═════ RECORDS FOR THIS EXERCISE

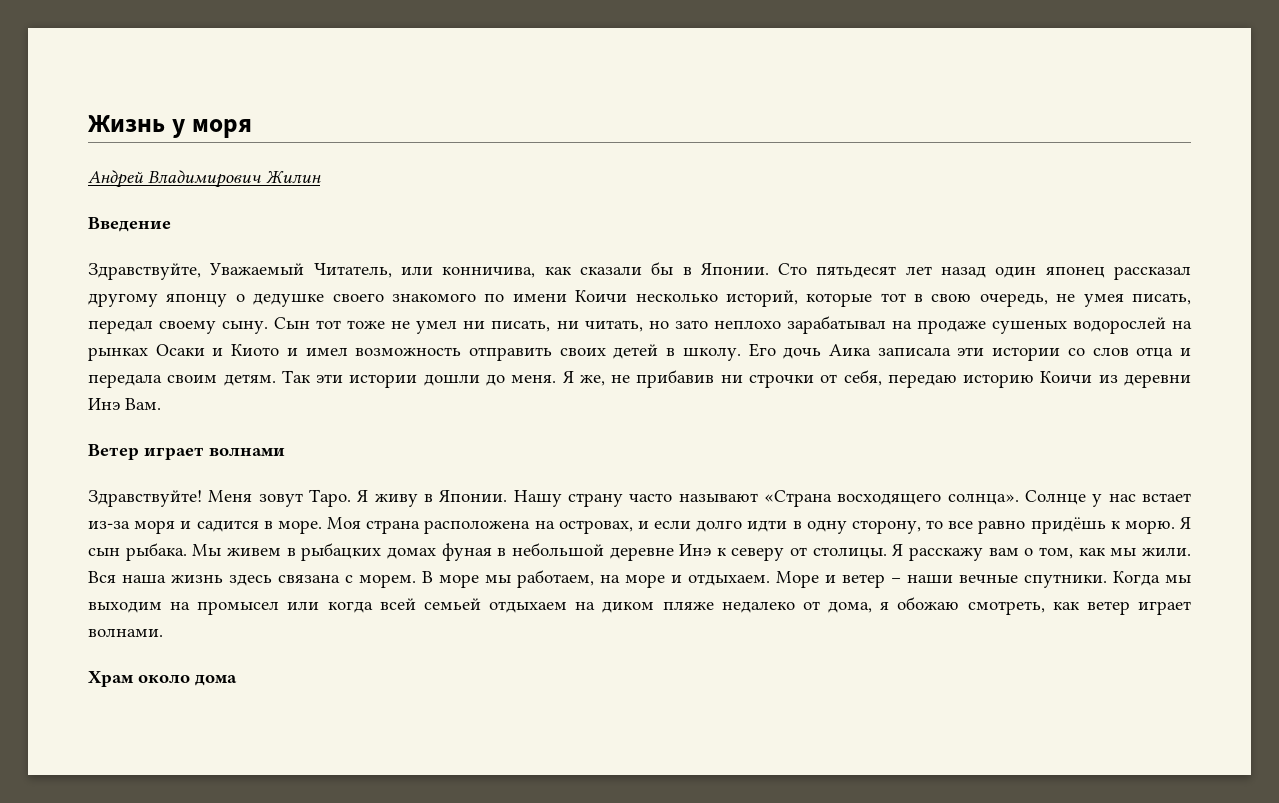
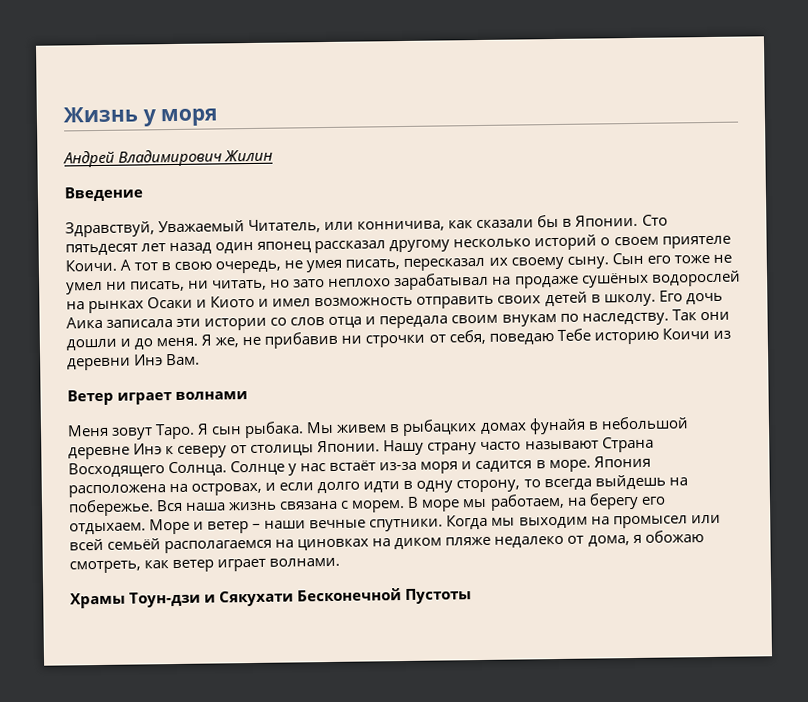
[88,263,201,280] Здравствуйте, -> [65,221,155,238] Здравствуй,
[166,290,873,307] японцу о дедушке своего знакомого по имени Коичи несколько историй, которые -> [453,234,731,251] [65,259,132,272] несколько историй о своем приятеле Коичи. А
[88,320,153,334] передал -> [403,257,508,271] пересказал их
[316,320,342,329] тот -> [646,255,671,264] его
[991,321,1067,334] сушеных -> [581,272,649,288] сушёных
[223,370,480,388] детям. Так эти истории дошли -> [501,309,730,327] [66,338,132,351] внукам по наследству. Так они дошли и
[887,374,957,388] передаю -> [488,328,591,345] поведаю Тебе
[88,490,202,507] Здравствуйте! -> (249, 395) none
[374,494,433,507] живу в -> [211,416,689,439] [68,443,315,460] сын рыбака. Мы живем в рыбацких домах фунайя в небольшой деревне Инэ к северу от столицы
[764,490,1019,507] «Страна восходящего солнца». -> [601,436,654,453] [68,461,228,478] Страна Восходящего Солнца.
[1142,493,1192,502] встает -> [329,460,377,471] встаёт
[327,517,421,534] Моя страна -> [593,455,651,468] Япония
[948,516,1191,534] [88,543,1192,561] все равно придёшь к морю. Я сын рыбака. Мы живем в рыбацких домах фуная в небольшой деревне Инэ к северу от столицы. Я расскажу вам о том, как мы жили. -> [543,474,688,491] [68,499,154,517] всегда выйдешь на побережье.
[229,574,272,586] здесь -> (278, 506) none
[625,574,682,588] море и -> [588,492,666,510] берегу его
[327,598,568,613] когда всей семьей отдыхаем -> [69,538,370,554] всей семьёй располагаемся на циновках
[88,671,237,687] Храм около дома -> [70,588,473,609] Храмы Тоун-дзи и Сякухати Бесконечной Пустоты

══════════

YOUR TASK - In the listing above, find each line with the word "небольшой" and return it.

FINAL ANSWER -
[374,494,433,507] живу в -> [211,416,689,439] [68,443,315,460] сын рыбака. Мы живем в рыбацких домах фунайя в небольшой деревне Инэ к северу от столицы
[948,516,1191,534] [88,543,1192,561] все равно придёшь к морю. Я сын рыбака. Мы живем в рыбацких домах фуная в небольшой деревне Инэ к северу от столицы. Я расскажу вам о том, как мы жили. -> [543,474,688,491] [68,499,154,517] всегда выйдешь на побережье.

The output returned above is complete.